En “Concierto”, aprovecha la ondulación espacial de la materia, para deslumbrar con una multiplicidad de instrumentos musicales (arpa, contrabajo, violoncello), al mismo tiempo que desune y descompone las formas como piezas aisladas que, a su vez conforman un solo instrumento con la aplicación de elegantes tonos blancos y negros, esta vez, agregando las cuerdas metálicas.

“Pájaro juguete” no es una realidad por sí sola, sino que se integra y penetra en el espacio, lo recibe por todas partes. Es virtuosa por su sentido colorista, geometría de las formas y sugerencia de ritmo a través de la yuxtaposición de los planos.

Su “Niño voceador”, investiga el dinamismo de las formas y los colores puros para encontrar el equilibrio pictórico idóneo, un elemento subyacente en la obra pictórica de Aguirre que incorpora magistralmente a sus esculturas.

Su cuerpo, envuelto en un collage de periódicos con las noticias de un solo día, develan el argumento dramático de la obra, acentuado de manera minimalista a través del ojo y los pies del niño.

“Angel de palo” es una sublimación de la figura mediante la técnica del Gratagge, usada comúnmente por los surrealistas, en la que la pintura se desprende de la superficie mediante desgarrones o chorreados.

“Mujer y perro” nos remite indiscutiblemente a su recurrente uso del colorismo en su obra sobre lienzos. Sin embargo, hay una demarcación lineal exquisita por el disfrute exagerado de estilización, al simplificar la imagen, reduciéndola a sus componentes esenciales, pero a la vez consigue que la representación sugiera una cierta sensibilidad o capacidad comunicativa, dotándola de un valor poético.

“Escombros” nos traslada a las obras de Vladimir Tatlin (1885 Ucrania – 1953 Moscú), un excelente pintor, diseñador y arquitecto ruso, el más ilustre representante del constructivismo pictórico desde la época en que se formó el movimiento donde estaban otros como Malevich, Rodckenko, Kandinsky y Gan Lissitzky, entre otros, que crearon grandes obras para el conjunto de las artes plásticas y el diseño gráfico dentro del vanguardismo.

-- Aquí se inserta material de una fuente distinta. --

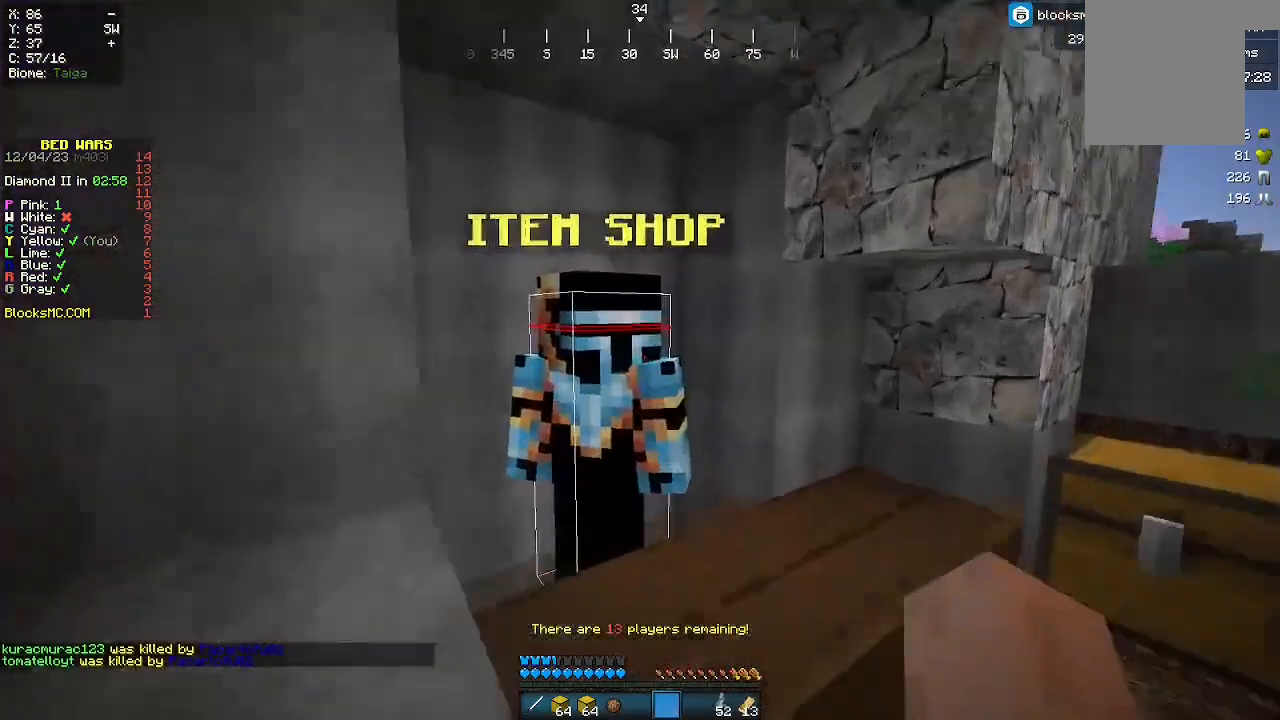
{"keys": [], "mouse": [], "events": [[67, "mouse_right", "down"], [133, "mouse_right", "up"], [167, "mouse_right", "down"], [233, "mouse_right", "up"]]}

“Escombros” es un conjunto escultórico-arquitectónico donde las piezas concuerdan lúdicamente como una armazón que edifica, contradictoria con su nombre. Trozos caídos que emergen luego para ocupar un espacio en superposición ordenada.

Las esculturas de Donaldo Aguirre, más que observarlas, hay que vivenciarlas en grandes áreas, sentirlas e interactuar con ellas como en un gran espacio escénico que mira hacia el futuro.